Selasa, 25 November 2014

FIKSIMINI

Fiksi # Tantangan terbesar #

Orang-orang berlalu lalang tiada hentinya. Aku pun jengkel.

“Kalau begini, lebih baik aku berhenti saja. Capek!” keluhku pada Anto. Kerja menjadi OB ternyata sangat melelahkan.

“Mana ada kerja yang gak capek, Don?” jawabnya sembari mengepel lantai koridor Rumah Sakit, “Tidur aja capek!” lanjutnya.


Bukannya membantu Anto, aku malah duduk. Menyesali pilihanku mau bekerja di sini.
Sedangkan kawanku terus saja mengepel, sesekali terdengar ia bersenandung, tanpa peduli pada orang-orang di sekitarnya.

“Ayolah, Kawan. Jangan suka mengeluh. Apalagi bermalas-malasan. Kita syukuri saja apa yang ada.”

Huf. Dengan ogah-ogahan aku menghampirinya, lalu membantu Anto mengepel.


“Kamu tahu gak?
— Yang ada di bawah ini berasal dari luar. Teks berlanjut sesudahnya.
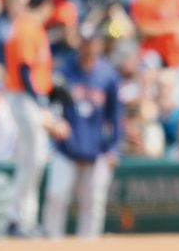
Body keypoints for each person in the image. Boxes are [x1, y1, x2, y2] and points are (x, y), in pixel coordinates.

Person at [42, 24, 122, 239]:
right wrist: (54, 124)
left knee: (93, 204)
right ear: (79, 43)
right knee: (56, 197)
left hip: (96, 151)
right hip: (66, 148)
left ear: (99, 44)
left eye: (92, 42)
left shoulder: (107, 75)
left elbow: (115, 115)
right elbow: (50, 104)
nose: (88, 47)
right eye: (85, 42)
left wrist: (114, 147)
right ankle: (49, 244)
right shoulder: (64, 71)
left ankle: (90, 249)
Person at [4, 0, 68, 236]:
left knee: (30, 158)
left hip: (25, 97)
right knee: (35, 158)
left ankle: (20, 218)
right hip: (24, 97)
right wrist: (41, 103)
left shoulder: (27, 26)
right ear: (45, 5)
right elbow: (24, 70)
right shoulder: (27, 27)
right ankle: (21, 219)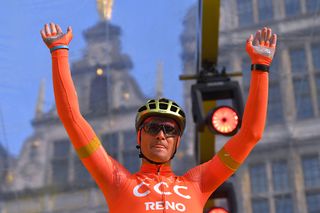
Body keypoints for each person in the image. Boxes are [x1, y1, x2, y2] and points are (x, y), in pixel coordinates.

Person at [41, 22, 277, 212]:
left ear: (177, 142)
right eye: (153, 127)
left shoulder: (198, 183)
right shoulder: (118, 181)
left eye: (170, 130)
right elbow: (72, 119)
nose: (162, 134)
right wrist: (59, 53)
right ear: (139, 136)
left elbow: (251, 135)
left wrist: (261, 66)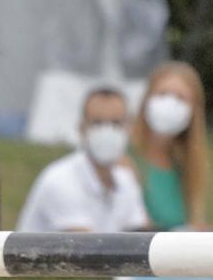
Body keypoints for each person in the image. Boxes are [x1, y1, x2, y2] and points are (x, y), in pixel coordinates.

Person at [17, 87, 150, 232]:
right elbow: (85, 249)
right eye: (97, 123)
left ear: (129, 128)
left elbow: (141, 237)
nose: (107, 131)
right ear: (81, 128)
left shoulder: (125, 180)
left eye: (116, 123)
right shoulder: (59, 180)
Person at [129, 61, 210, 230]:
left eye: (181, 98)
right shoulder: (125, 158)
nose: (170, 103)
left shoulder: (186, 168)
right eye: (162, 93)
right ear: (146, 99)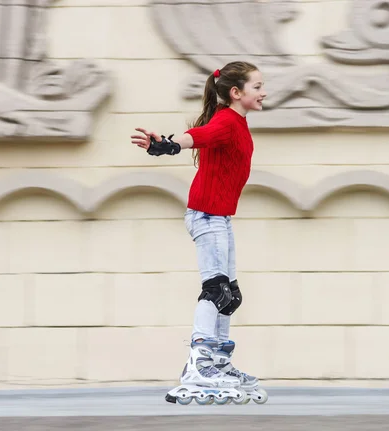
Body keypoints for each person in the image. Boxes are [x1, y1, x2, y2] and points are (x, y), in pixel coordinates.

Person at [130, 61, 268, 405]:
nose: (264, 92)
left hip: (218, 217)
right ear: (236, 93)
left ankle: (218, 363)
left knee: (230, 295)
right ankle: (199, 365)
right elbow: (199, 136)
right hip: (207, 215)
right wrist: (167, 144)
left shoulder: (236, 122)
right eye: (257, 86)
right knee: (216, 290)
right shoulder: (226, 121)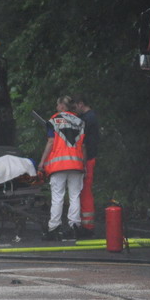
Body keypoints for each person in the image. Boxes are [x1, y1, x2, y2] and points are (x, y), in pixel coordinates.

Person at [38, 95, 86, 241]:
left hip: (58, 165)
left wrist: (42, 162)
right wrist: (83, 164)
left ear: (62, 106)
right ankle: (75, 226)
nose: (56, 108)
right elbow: (83, 145)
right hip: (76, 164)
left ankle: (54, 228)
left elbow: (51, 142)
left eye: (57, 105)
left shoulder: (53, 121)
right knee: (74, 196)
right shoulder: (80, 122)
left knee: (58, 197)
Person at [73, 96, 99, 238]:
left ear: (81, 104)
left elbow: (83, 143)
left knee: (85, 191)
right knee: (85, 190)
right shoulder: (92, 117)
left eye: (75, 107)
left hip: (87, 159)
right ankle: (87, 224)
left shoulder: (87, 120)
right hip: (90, 158)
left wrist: (82, 163)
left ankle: (87, 226)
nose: (75, 111)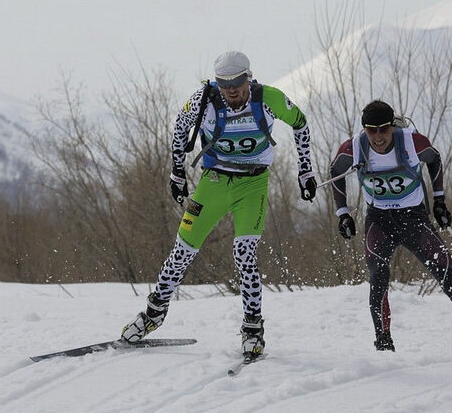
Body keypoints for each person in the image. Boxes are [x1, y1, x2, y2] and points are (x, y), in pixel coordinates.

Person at [120, 51, 317, 360]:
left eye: (237, 82)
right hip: (213, 183)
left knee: (244, 253)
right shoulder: (203, 99)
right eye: (224, 84)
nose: (231, 90)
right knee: (182, 251)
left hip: (252, 185)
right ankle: (153, 315)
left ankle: (253, 329)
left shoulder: (269, 98)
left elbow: (301, 124)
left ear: (249, 78)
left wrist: (306, 170)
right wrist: (177, 171)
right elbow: (180, 126)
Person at [329, 100, 452, 357]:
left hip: (414, 220)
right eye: (372, 130)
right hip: (379, 221)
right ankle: (384, 347)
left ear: (392, 127)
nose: (378, 137)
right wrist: (342, 214)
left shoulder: (412, 142)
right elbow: (335, 172)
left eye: (384, 130)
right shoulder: (354, 147)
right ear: (364, 130)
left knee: (450, 281)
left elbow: (435, 161)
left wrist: (440, 201)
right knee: (378, 276)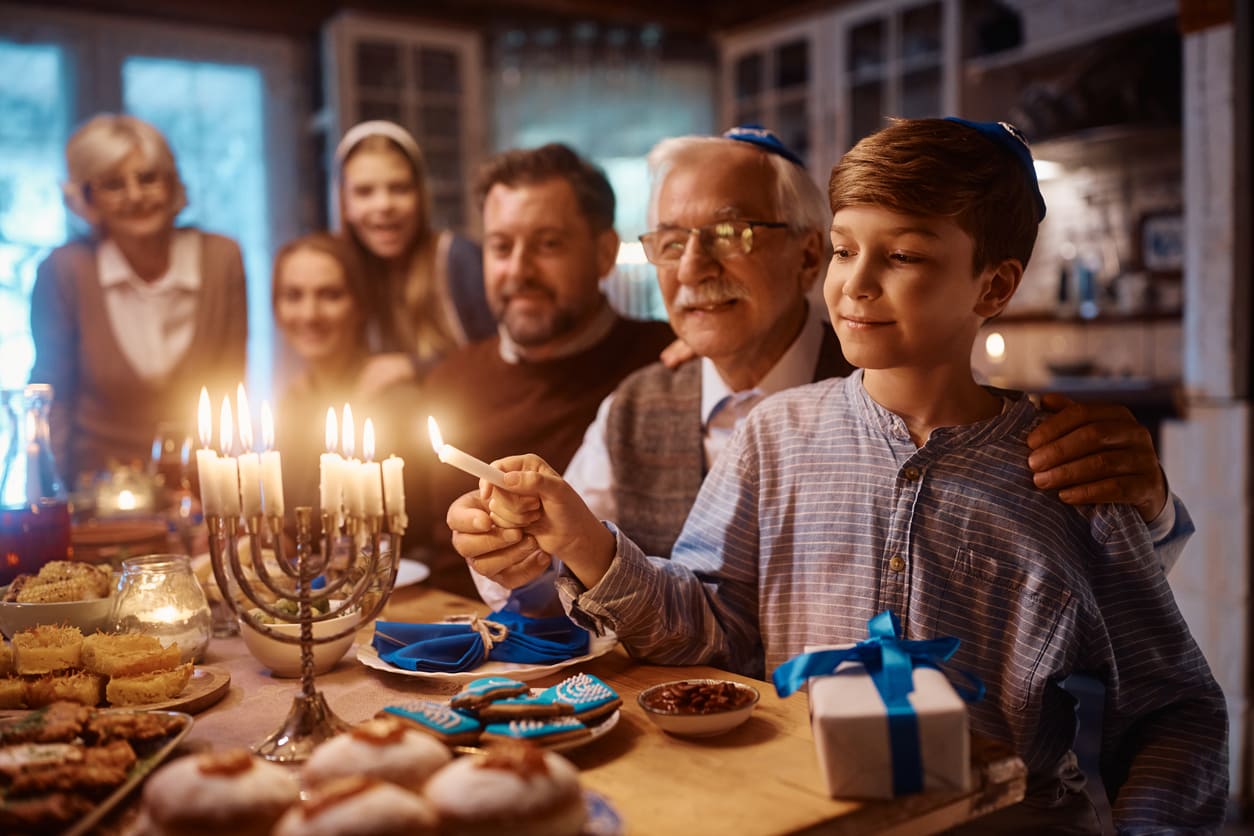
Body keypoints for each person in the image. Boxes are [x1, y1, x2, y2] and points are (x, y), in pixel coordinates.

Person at [472, 118, 1228, 831]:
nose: (857, 284)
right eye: (844, 249)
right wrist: (582, 540)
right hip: (801, 814)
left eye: (902, 256)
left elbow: (1174, 710)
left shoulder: (1063, 467)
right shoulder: (772, 435)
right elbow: (705, 626)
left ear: (993, 288)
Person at [454, 125, 1191, 613]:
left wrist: (1150, 505)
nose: (694, 268)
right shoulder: (641, 399)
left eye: (730, 234)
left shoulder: (897, 366)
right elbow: (563, 571)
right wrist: (513, 555)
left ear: (808, 255)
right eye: (672, 241)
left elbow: (1102, 601)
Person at [415, 143, 675, 568]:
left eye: (548, 244)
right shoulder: (452, 379)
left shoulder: (665, 365)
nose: (518, 270)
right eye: (500, 247)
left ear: (605, 253)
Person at [29, 114, 247, 485]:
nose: (135, 196)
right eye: (113, 184)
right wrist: (52, 495)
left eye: (148, 178)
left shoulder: (221, 259)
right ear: (86, 197)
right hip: (97, 490)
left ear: (172, 182)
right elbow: (53, 399)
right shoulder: (65, 270)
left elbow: (230, 382)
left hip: (199, 486)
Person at [269, 232, 424, 521]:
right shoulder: (292, 400)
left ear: (361, 305)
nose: (310, 314)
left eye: (330, 295)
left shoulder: (396, 400)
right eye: (293, 295)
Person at [334, 121, 495, 390]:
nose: (384, 205)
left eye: (399, 188)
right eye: (364, 192)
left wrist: (413, 367)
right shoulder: (347, 274)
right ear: (344, 203)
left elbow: (506, 354)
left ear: (421, 196)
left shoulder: (456, 259)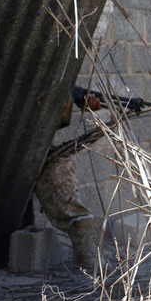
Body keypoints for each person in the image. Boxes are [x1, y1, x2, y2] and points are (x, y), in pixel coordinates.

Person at [32, 88, 101, 269]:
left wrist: (77, 100)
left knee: (75, 214)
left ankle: (88, 267)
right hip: (25, 146)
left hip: (42, 146)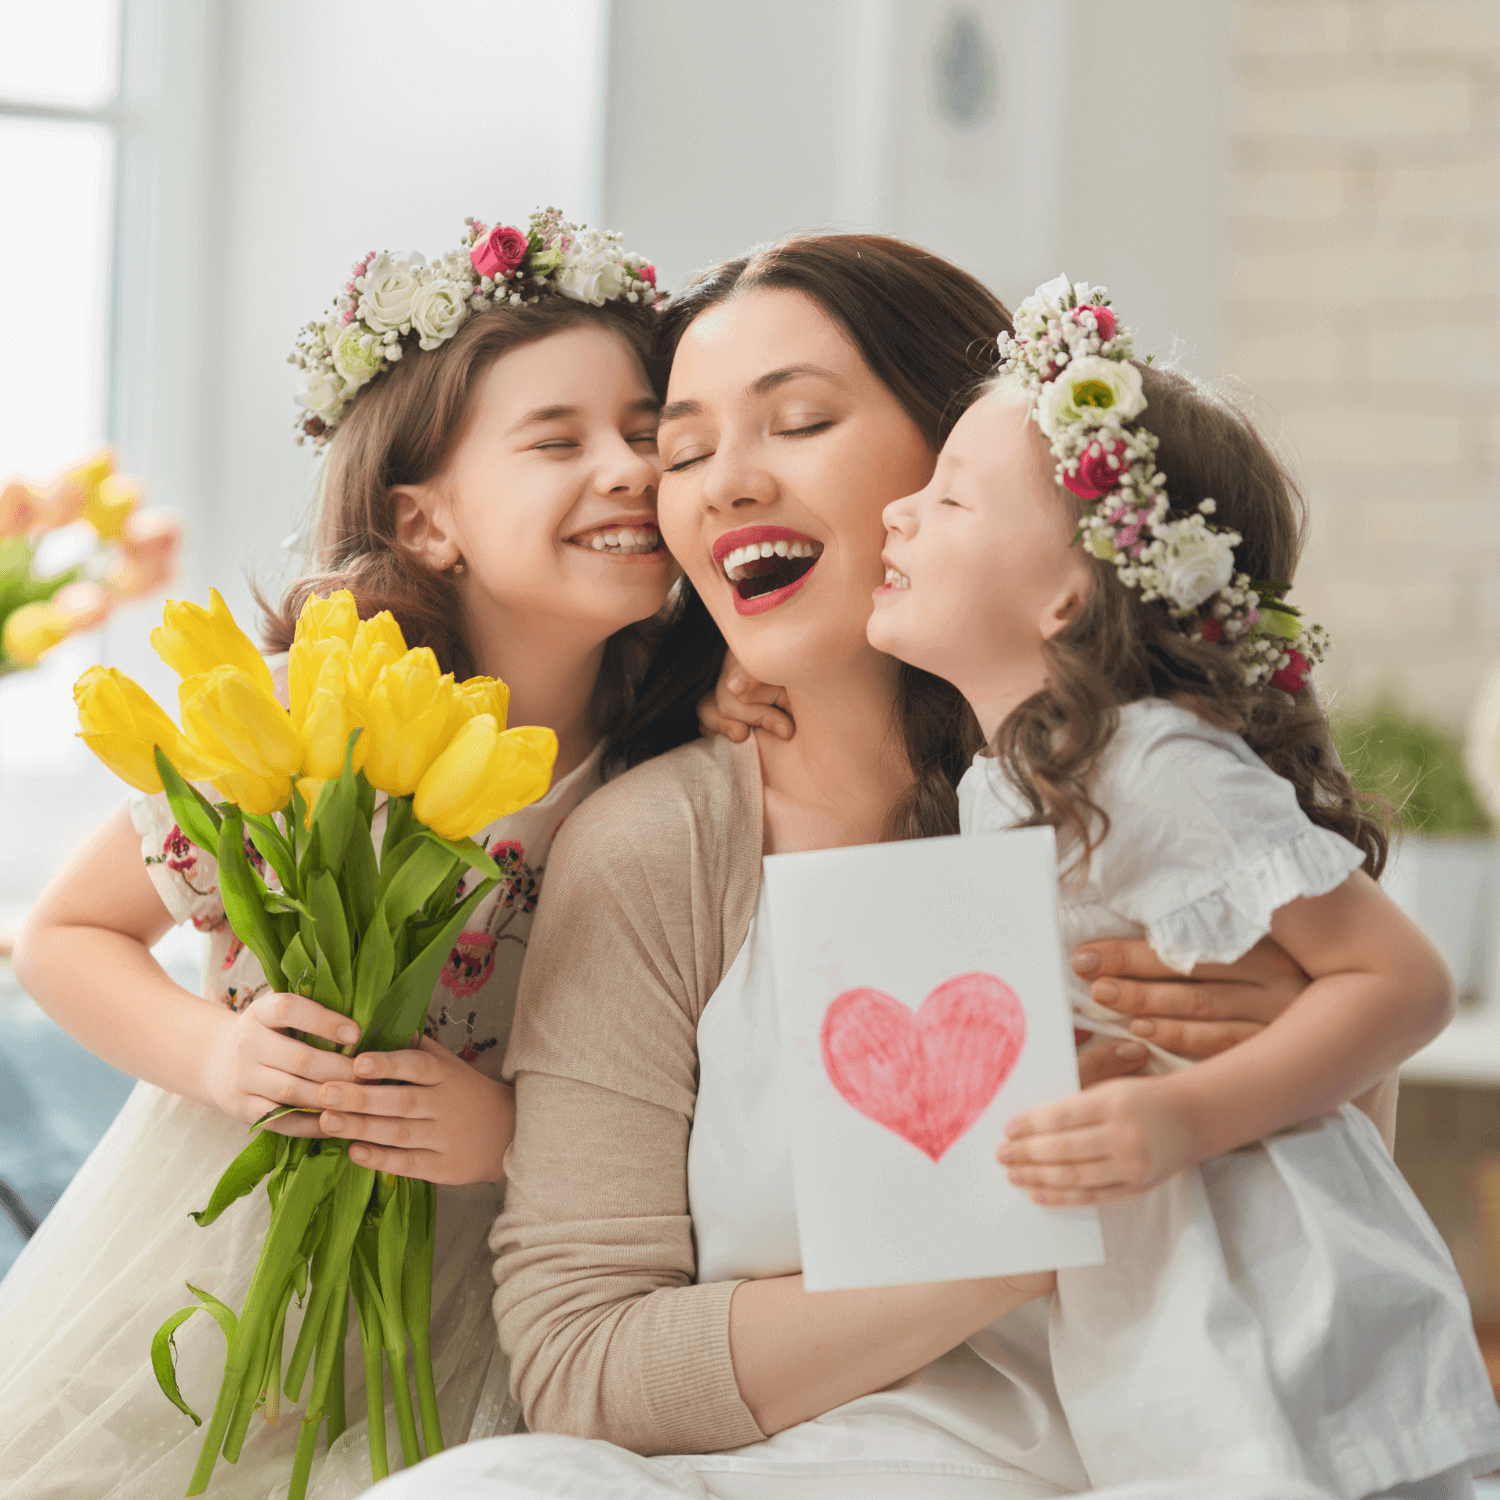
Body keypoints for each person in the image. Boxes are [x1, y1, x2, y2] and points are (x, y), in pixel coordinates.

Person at [370, 234, 1376, 1500]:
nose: (723, 483)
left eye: (796, 422)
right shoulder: (657, 848)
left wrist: (1309, 1049)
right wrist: (995, 1248)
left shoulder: (1157, 795)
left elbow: (1339, 1206)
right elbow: (583, 1360)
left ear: (966, 459)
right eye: (682, 453)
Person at [0, 210, 672, 1500]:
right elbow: (62, 938)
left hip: (476, 1296)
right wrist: (220, 1053)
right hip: (220, 1248)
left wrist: (517, 1137)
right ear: (427, 524)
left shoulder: (665, 771)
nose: (630, 469)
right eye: (559, 440)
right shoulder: (307, 715)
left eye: (649, 433)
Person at [865, 276, 1500, 1497]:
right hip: (1151, 1309)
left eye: (947, 495)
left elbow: (1403, 980)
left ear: (1068, 593)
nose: (897, 511)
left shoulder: (1151, 763)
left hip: (1279, 1297)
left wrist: (1183, 1120)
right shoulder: (1004, 785)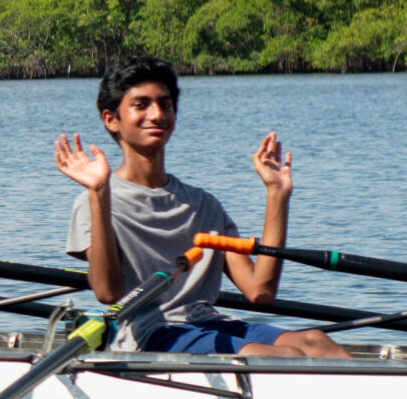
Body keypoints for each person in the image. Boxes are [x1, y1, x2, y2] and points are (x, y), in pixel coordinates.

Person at [54, 57, 347, 358]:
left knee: (317, 342)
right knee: (286, 357)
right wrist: (98, 192)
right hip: (149, 333)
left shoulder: (203, 204)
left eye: (165, 105)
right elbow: (107, 293)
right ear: (111, 119)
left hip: (207, 322)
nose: (156, 114)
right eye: (141, 105)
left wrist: (277, 193)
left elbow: (260, 292)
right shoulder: (95, 200)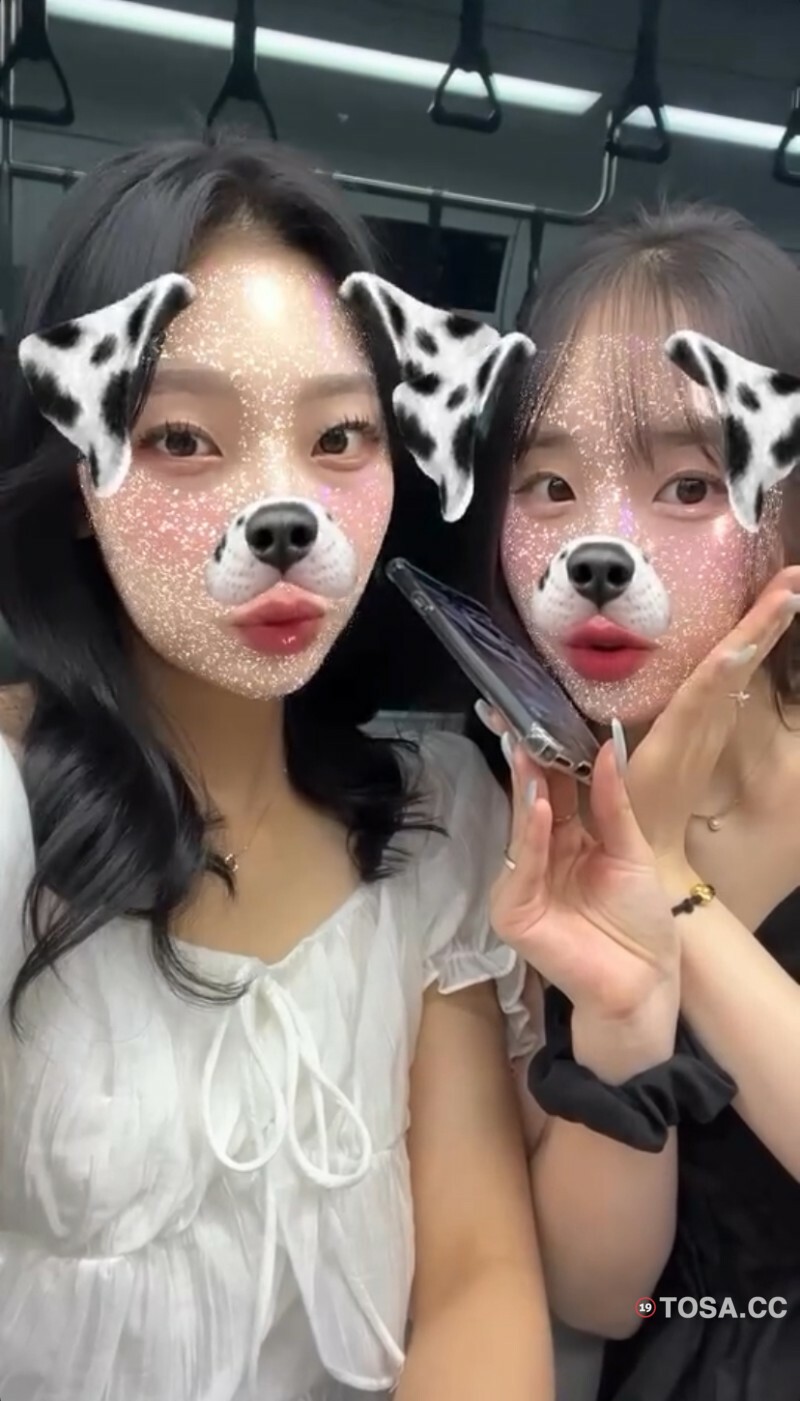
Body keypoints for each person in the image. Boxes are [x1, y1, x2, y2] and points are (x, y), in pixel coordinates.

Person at [0, 134, 555, 1401]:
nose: (280, 507)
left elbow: (478, 1272)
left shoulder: (432, 825)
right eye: (183, 439)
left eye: (339, 436)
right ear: (79, 474)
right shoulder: (9, 813)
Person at [485, 205, 800, 1401]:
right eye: (550, 484)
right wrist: (621, 1011)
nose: (598, 550)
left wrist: (665, 880)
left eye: (684, 482)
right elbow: (598, 1297)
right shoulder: (520, 825)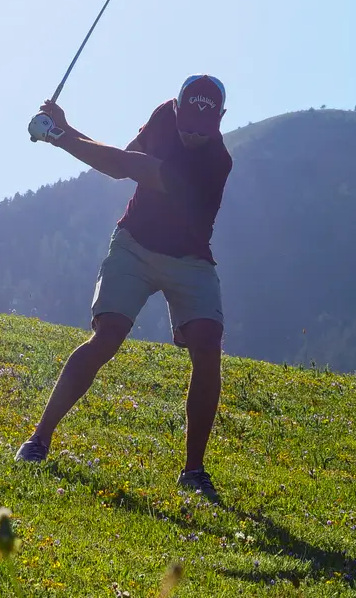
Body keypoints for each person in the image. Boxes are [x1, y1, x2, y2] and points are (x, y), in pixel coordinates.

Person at [14, 75, 234, 503]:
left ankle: (193, 471)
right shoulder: (162, 116)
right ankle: (39, 439)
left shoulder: (216, 163)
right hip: (134, 244)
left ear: (220, 122)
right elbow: (121, 157)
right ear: (176, 110)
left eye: (202, 130)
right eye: (186, 123)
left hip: (190, 258)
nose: (191, 135)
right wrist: (65, 125)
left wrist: (57, 135)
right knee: (109, 333)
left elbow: (126, 167)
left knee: (207, 344)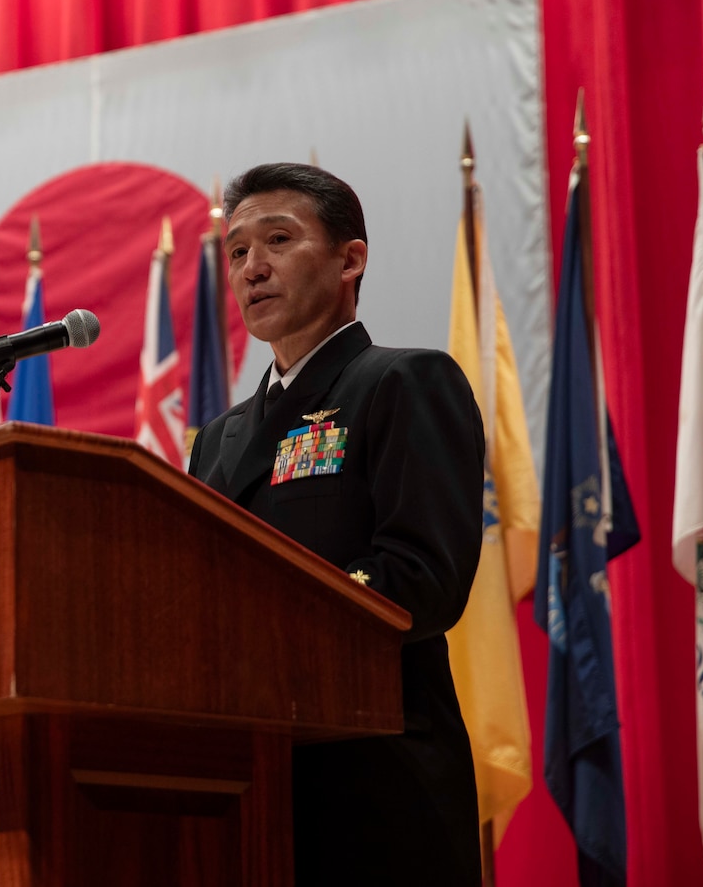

Tantangan terbesar bukan saat kita menghadapi kesulitan tapi saat kita melawan kemalasan dan keluhan diri kita sendiri,” bisiknya.
--------------------
SEDERHANA. Ya benar kisah di atas sangat sederhana. Adegannya sederhana. Latarnya sederhana. Namun seringkali yang sederhana itu tidak sederhana. Begitulah kisah di atas. Menceritakan seorang Doni, yang kerja menjadi OB, dan merasa itu bukan tempatnya. Dan banyak nian orang yang merasakan demikian, yaitu saat merasa apa yang sekarang ditempatinya bukanlah tempatnya. Banyak orang mengeluhkan tempatnya bekerja, dan merasa seharusnya dia bukan kerja di sana. Namun Anto temannya memberi nasihat hebat. Kisah ini cukup berkesan, buat siapa saja, yang merasakan jenuh, lelah dan bosan dalam kerjanya, untuk selalu memandang, bahwa semua itu “Tantangan Terbesar”. Sip, sangat cocok dengan event ini: "Motivasi". Karenanya, fiksi ini saya vonis sebagai juara pertama. (Kang Dana Penjual Buku)

FIKSIMINI

Fiksi # Penengadah tangan Vs Pak Tua #

Kupandangi punggung Pak Tua yang semakin membungkuk. Ia terus berjalan memikul dagangannya yang belum laku-laku.
Matahari semakin beranjak naik, Pak Tua pun berteduh di bawah pohon.

“Pisangnya berapaan, Kek?” tanya perempuan separuh baya.

“Murah kok, Neng. Satu sisir 4000,00,” jawab Pak Tua sembari memberikan senyum tulusnya.

“Kalau begitu saya beli tiga sisir.”

Bergegas, Pak Tua memasukkan pisang ke dalam kantong plastik.

Perempuan separuh baysa yang sehari-harinya menengadahkan tangan itu pun menghampiri para pemulung, lalu membagi-bagikan pisang yang baru dibelinya.